[Short problem] Report how many lines in the entries below contain the string "catalogue". Give only the number.

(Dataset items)
*-*-*

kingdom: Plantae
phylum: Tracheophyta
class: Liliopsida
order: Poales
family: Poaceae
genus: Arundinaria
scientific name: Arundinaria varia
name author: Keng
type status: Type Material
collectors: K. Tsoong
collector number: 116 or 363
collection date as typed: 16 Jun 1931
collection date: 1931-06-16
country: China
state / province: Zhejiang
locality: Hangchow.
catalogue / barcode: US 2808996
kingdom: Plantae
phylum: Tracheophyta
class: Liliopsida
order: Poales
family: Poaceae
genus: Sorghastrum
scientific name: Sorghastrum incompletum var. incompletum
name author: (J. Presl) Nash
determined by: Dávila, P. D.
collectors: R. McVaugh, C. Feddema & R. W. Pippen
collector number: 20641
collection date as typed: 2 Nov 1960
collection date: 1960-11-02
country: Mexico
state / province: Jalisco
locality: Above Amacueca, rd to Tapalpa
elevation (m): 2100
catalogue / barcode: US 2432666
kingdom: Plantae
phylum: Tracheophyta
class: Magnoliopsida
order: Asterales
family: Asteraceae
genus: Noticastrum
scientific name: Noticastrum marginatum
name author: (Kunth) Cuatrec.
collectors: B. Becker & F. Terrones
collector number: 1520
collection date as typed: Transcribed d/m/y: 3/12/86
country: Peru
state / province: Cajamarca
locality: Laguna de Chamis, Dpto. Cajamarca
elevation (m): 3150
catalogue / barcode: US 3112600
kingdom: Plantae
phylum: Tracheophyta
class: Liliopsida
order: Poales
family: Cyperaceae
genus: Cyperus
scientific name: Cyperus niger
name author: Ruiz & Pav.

*-*-*

[Worked solution] 3